• Request
Answer these from the forum thread on Dubai cheque clearing:
1. Where did ziokendo deposit the first salary cheque?
2. Which day does ziokendo call a bank holiday?
3. According to fcjb1970, how should the depositor be notified when the check clears?

• Text block
# Dubai bank system



## ziokendo (Jan 7, 2012)

In my home country (and I guess in all western world?) when you deposit a cheque, it is common that the amount is posted in your balance straight away, altough it will take some days to clear (so it's not in the "available" balance for some days, you can't use that money, but you can see those).

I am wondering how stuff works in Dubai banking system, cause I have deposited my first salary cheque on thursday in the EDM inside the bank branch, friday is bank holiday ok, i was expecting it to show today.

Will it show only when cleared ? 

How much days does it take in Dubai for a cheque to clear ?

Thank you,


----------



## fcjb1970 (Apr 30, 2010)

Some banks are open on Saturday, but I don't think it is really considered a banking day (things don't process). It will probably take a couple more days, you should get a SMS when the check clears. 

You should be getting your checks deposited directly by your company, why are they giving you a check to deposit?


----------



## ziokendo (Jan 7, 2012)

fcjb1970 said:


> Some banks are open on Saturday, but I don't think it is really considered a banking day (things don't process). It will probably take a couple more days, you should get a SMS when the check clears.


Ok, so it's normal pratice here that it won't show up until cleared.

• Information shown

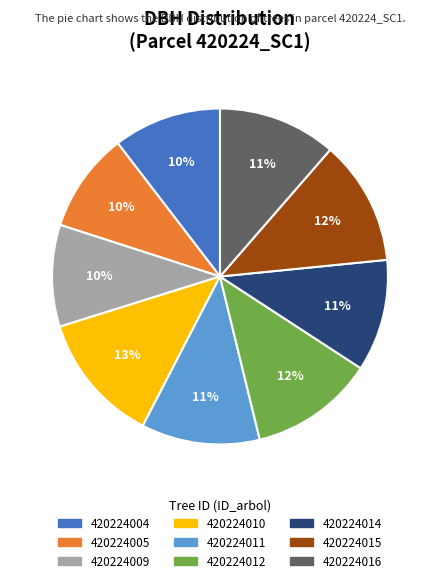

Is it true that 420224012 is 12% of the pie?

True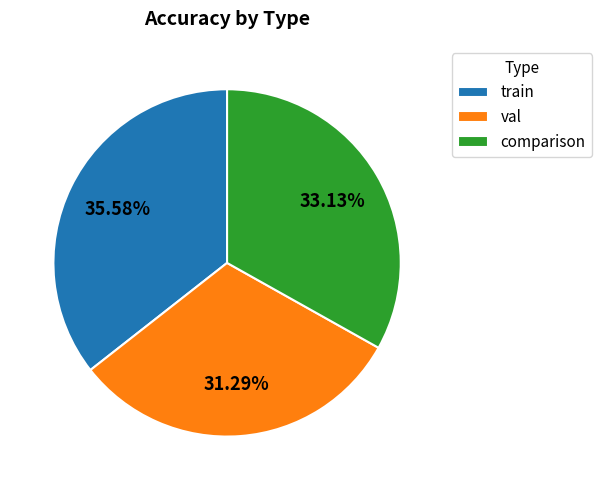

Rank the categories by value from highest to lowest.

train, comparison, val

• The answer
1. In the EDM inside the bank branch.
2. Friday.
3. By SMS.